The US Fourth Circuit Court of Appeals ruled that Guilford County had to pay, but the court also made the difficult-to-understand ruling that allowed Guilford County to be sued for something it didn’t do.

So the case begins and ends with the Fourth Circuit Court of Appeals.

It was a Fourth Circuit Court decision in a previous case that allowed the SCSJ and the City of Greensboro to file suit against Guilford County alleging, among other things, that the Greensboro City Council districts drawn by the state legislature were unfair to minority voters.

Guilford County Attorney Mark Payne petitioned the court to require that the state legislature be included in the case, but US Middle District Court Judge Catherine Eagles ruled that based on the Fourth Circuit decision, the state could be included but the court could not require that the state be included.

Guilford County formally requested the North Carolina attorney general to represent the state in the case, but the attorney general declined. Guilford County did not formally request assistance from the state legislature, which passed the redistricting law that was being contested.

So Guilford County was left to go it alone, and it turned out to be a strange trial because, while Payne was in court representing Guilford County, he hardly said a word, until the trial was over.

Payne said that, because he was representing the Guilford County Board of Elections in a lawsuit to determine how the next City Council election would be held, in his opinion it would have been improper to take a position either for or against the state redistricting statute.

Payne said, “Taking a position would have made it impossible to do our statutory job to hold free and fair elections.”

He said, “I think it was impossible for us to take sides on how an election should be held before it is determined what the law is. I don’t think it was legally possible for us to take a position.”

The result of that decision was that Payne sat in court every day representing the defendant, the Guilford County Board of Elections, but he only spoke when asked a direct question by Judge Eagles. Even if your only experience in court comes from watching television, you know that attorneys are always popping up objecting to something.

And after an attorney is finished questioning one of their witnesses, the opposing attorney gets to cross examine that witness, often attempting to discredit their testimony.

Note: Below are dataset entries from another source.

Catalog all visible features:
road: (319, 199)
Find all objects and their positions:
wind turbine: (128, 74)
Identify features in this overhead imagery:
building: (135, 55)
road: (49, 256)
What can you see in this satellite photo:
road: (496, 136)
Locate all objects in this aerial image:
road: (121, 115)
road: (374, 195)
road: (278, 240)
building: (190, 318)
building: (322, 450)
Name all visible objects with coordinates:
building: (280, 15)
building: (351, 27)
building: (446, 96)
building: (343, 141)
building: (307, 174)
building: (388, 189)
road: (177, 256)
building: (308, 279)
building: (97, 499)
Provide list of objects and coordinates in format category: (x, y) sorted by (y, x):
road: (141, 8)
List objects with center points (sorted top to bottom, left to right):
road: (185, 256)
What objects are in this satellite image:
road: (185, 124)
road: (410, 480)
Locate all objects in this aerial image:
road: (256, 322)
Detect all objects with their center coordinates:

In this case, because Payne determined that to take sides in the case would inhibit Guilford County’s statutory duty to hold fair elections, there were no objections. There was no cross examination and there were no witnesses put on by the defense.

There wasn’t much doubt about who was going to win such a one-sided case. The SCSJ and the City of Greensboro won and the districts drawn by the state legislature were thrown out.

The City of Greensboro waived its right to legal fees, but SCSJ did not.

The federal law says the judge “shall” award attorneys fees except in a case where that would be “unjust.”

During this portion of the trial Payne did speak, arguing that forcing Guilford County to pay the legal fees when it was being sued for something it had nothing to do with and where it was unable to defend itself was “unjust.”

Eagles ruled in Guilford County’s favor. But it is not surprising that the Fourth Circuit overruled that decision because it was the Fourth Circuit ruling that put Guilford County in that untenable position.